The past few years have seen an explosion in mobile usage. While desktops used to rule the roost, everybody is viewing the world through their phones now. If you break down a typical website's analytics, you shouldn't be surprised if anywhere from 40-50% of the users are visiting the site through their phone or tablet. Depending on what you sell or what kind of audience you attract, particularly if you slant towards younger demographics, those figures can shoot up even higher!

A big part of being a web designer over the past few years has been trying to make that transition work. Trying to design web pages that are attractive and easy to navigate whether you're at home on your gorgeous 25” 4K monitor, or just checking in on the site using your iPhone while waiting in line at the grocery store. Obviously, this is no small task, think of it like trying to design an image that would look as good as a poster as it would as a postage stamp.

This is where adaptive and responsive web design comes in. Both schools try to solve the same problem, but approach it in different ways. So what exactly is the difference between them?

Adaptive web design

Adaptive web design tries to solve the issue of users accessing sites from a variety of devices by offering multiple-layouts to the same content. The older of the two schools, adaptive web design has been around for the last decade. Anytime you've used a .mobi URL, or were directed to the "mobile version” of a website, that's adaptive web design in action

Adaptive web design offers a completely different experience depending on which device you're using. The advantage of this is that the experience is completely tailored to that device. Desktops can make full use of their big screens to fit in tons of written content and navigable menus as well as big images and splash pages. The mobile version can be streamlined and sleek, offering the most essential content and options while cutting out the cruft and fancy touches that bog down a mobile experience. 

The downside is you just doubled your workload. Adaptive design gives you a lot of control, but at the end of the day it also means designing more pages. You also run the risk of making one version the "inferior” version. If you pump a ton of time and money into making a fantastic site for desktop users and rush out a bare bones mobile version as an afterthought, people can tell. If half your users are having a great time at the expense of the other half getting a clipped and shoddy experience, you're not doing your job right. 
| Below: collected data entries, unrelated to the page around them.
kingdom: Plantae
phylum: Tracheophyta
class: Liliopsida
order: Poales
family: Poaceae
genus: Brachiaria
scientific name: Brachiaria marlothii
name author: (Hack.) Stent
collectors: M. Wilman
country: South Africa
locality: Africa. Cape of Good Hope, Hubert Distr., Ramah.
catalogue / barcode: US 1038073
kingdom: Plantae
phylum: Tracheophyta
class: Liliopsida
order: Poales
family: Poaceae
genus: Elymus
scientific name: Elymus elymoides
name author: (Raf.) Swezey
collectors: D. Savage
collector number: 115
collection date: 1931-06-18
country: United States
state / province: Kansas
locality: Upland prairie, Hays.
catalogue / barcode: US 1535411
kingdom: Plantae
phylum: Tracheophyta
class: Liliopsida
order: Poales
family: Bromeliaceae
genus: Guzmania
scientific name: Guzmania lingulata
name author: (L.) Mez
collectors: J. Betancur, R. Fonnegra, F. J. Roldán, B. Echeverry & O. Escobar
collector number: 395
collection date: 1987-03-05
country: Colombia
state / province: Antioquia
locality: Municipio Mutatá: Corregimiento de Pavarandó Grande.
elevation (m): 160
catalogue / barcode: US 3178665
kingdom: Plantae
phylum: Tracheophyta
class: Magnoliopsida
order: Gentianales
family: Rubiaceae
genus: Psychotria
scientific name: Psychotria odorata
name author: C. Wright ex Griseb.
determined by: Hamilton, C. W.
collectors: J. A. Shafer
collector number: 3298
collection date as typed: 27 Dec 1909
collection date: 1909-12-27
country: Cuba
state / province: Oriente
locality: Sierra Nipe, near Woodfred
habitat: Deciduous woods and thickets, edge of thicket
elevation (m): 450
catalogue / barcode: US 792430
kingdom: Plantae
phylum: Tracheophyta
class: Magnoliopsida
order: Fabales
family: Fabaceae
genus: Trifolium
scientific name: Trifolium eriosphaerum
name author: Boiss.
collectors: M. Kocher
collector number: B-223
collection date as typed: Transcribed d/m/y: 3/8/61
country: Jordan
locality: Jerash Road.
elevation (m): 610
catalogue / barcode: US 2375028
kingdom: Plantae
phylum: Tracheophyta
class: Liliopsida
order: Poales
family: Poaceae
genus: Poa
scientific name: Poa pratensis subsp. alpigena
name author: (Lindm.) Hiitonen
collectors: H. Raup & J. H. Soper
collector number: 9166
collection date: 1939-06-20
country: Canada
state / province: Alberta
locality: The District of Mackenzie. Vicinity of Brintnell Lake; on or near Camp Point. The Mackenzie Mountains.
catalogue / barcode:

As different devices, formats, and alternative ways of accessing content have become more prevalent, adaptive design has waned as an effective solution for making a site mobile friendly. Overwhelmingly, developers are turning to its successor - responsive design.

Responsive web design

Responsive web design strives to give all users the same overall experience. While the layout and menu items will change depending on the device being used, there are no separate URLs or redirected pages and everyone sees the same content. The website elements respond to the device they're on and resize to adapt for any possible screen and input configuration. 

I find a helpful way to think about responsive web design is to picture a site's content as a liquid and different devices as different kinds of containers. Whether you pour the content into a mug, a tumbler, or a fishbowl, it's still the same content, its just changed it's shape to accommodate the device its held in.

Responsive web design can be more complicated to initially set up, but also has a longer lifespan. Instead of having to make and update multiple versions of any new content you make in the future, you can just add it to the site and depend on the responsive design to make it work across devices. It also naturally adapts as new devices, screen sizes, and resolutions come out. An adaptive page design that was made for the smart phones of 2008 may or may not look good on today's devices. With responsive design, the content just pours right in.

With these advantages in mind, responsive design is definitely the way to go to make your site mobile friendly, and you definitely want to be mobile friendly these days. Not only are more and more people accessing the net through their phones and other devices, but Google has made recent changes to its page ranking system to penalize sites that are not mobile friendly. Even if your site scores high marks for content, relevancy, and backlinks, the lack of a mobile solution might prevent your page from showing up on the first or second page of Google's results.

If you're building a website, you want to be where people are browsing. In 2016, that means being available on as many devices as possible, and that means you'll want to build with responsive web design.